The first lab will investigate the movement of glucose and starch across a selectively permeable membrane through a process of diffusion. The movement of a solute through this membrane is called dialysis . Diffusion is a form of passive transport. It is the movement of molecules from areas of higher concentration to those of lower concentration, until there is an even concentration. This movement is random because it is a result of kinetic energy. Diffusion is a slow process, but there are many factors that will affect it’s rate. The rate of diffusion will vary depending on the size of the particle. For example, a smaller particle will move faster than a large molecule at a given temperature . During reactions, when there is more energy, the reaction will take place at a faster rate. An increase in temperature will result in and increase in the amount of energy available, therefore the particle will move faster and the rate of diffusion will increase. Another factor affecting the rate of diffusing is the density of the substance being diffused. As the density of the substance becomes higher, the mass of each particle will also increase causing the reaction rate to become slower. Lastly, the
medium in which diffusion occurs in will also have an affect on the reaction rate. If the particles in the medium are large, more collisions will occur between them. This would cause the rate of diffusion to slow down.

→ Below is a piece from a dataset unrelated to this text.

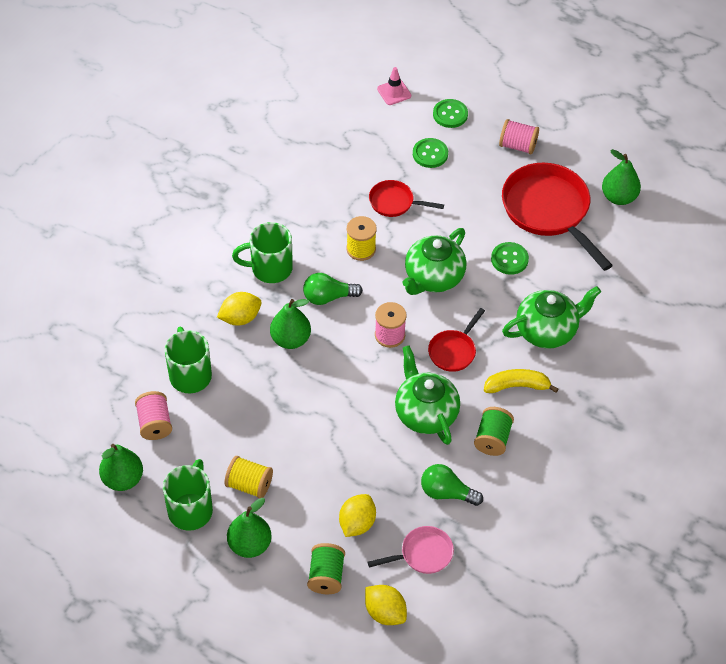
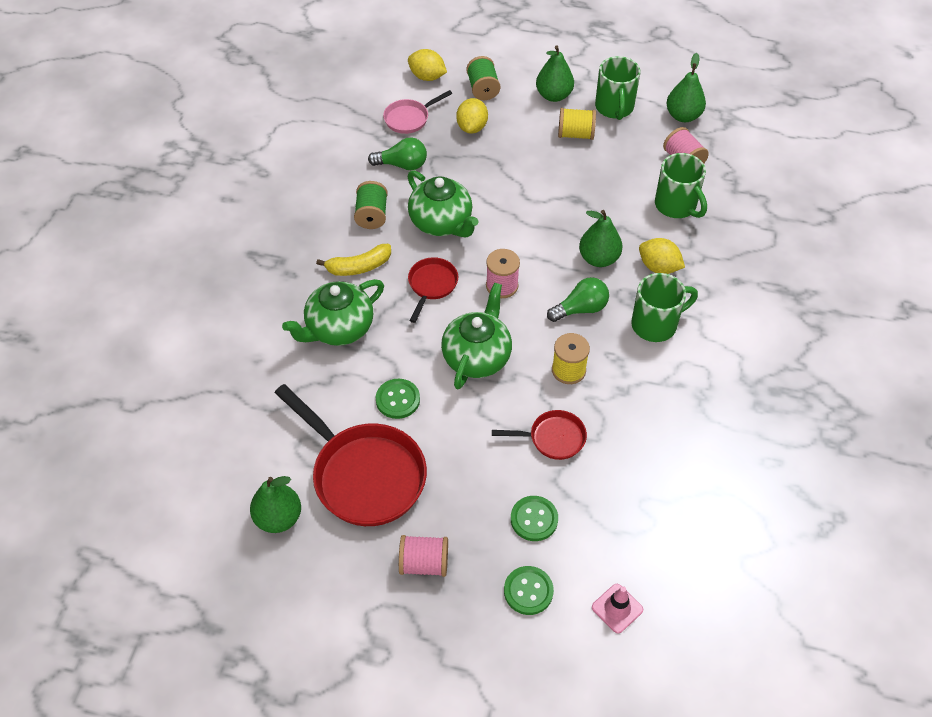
camera: 165 degrees right, 0 degrees up
(240, 318) = (658, 267): yellow lemon -> yellow lemon turned 75 degrees clockwise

Diffusion is the movement of particles from areas of high concentration to low concentration, meaning it flows with the concentration gradient.
This means that when there is a large difference in the concentrations, there are more effective collisions in the molecules resulting in an elevated reaction rate. All cells have a selectively permeable membrane. These membranes only allow certain molecules to pass through them by either passive or active transport. The dialysis bag being used in Lab 1A is an example of a selectively permeable membrane. Small molecules like water are able to move liberally across the membrane but larger molecules will take more time to pass through. The movement of molecules across this membrane, against the concentration gradient, is called
dialysis.
The four reactant molecules in this lab are water, glucose, starch, and iodine-potassium iodide (IKI). Water is a polar covalent molecule that is made up of one oxygen atom and two hydrogen atoms. Water is able to pass easily across selectively permeable cell membranes . Glucose is composed of six carbon atoms, twelve hydrogen atoms, and six oxygen atoms. It’s chemical formula is C6H12O6. It is a monosaccharide, meaning it is a simple sugar . Glucose is too large of a molecule to pass through cell membranes by diffusion, but is able to pass through the selectively permeable membrane by facilitated diffusion , a form of passive transport. Starch is composed of amylose and amylopectin . Starch is a very large molecule and is unable to pass across cell membranes. Iodine-potassium iodide is also known as IKI. It is a liquid compound that is used to detect starch in solutions. The molecules that make up IKI are larger than water molecules, but are still small enough to pass through cell membranes. IKI is composed of diatomic iodine and potassium. The iodines of the IKI compound are called triiodine. When IKI is added to a liquid solution, the color of the solution will change to blue when starch is present.
Glucose Testape is used to detect the presence of glucose in solutions. The strips have glucose oxidase, peroxidase and orthotolidine. Glucose oxidase catalyzes reactions by forming hydrogen peroxide and gluconic acid. Peroxide catalyzes the reaction between the hydrogen peroxide and the orthotolidine which produces a blue color. When the Testape is dipped in a solution, the darker the blue, the more glucose there is in the solution.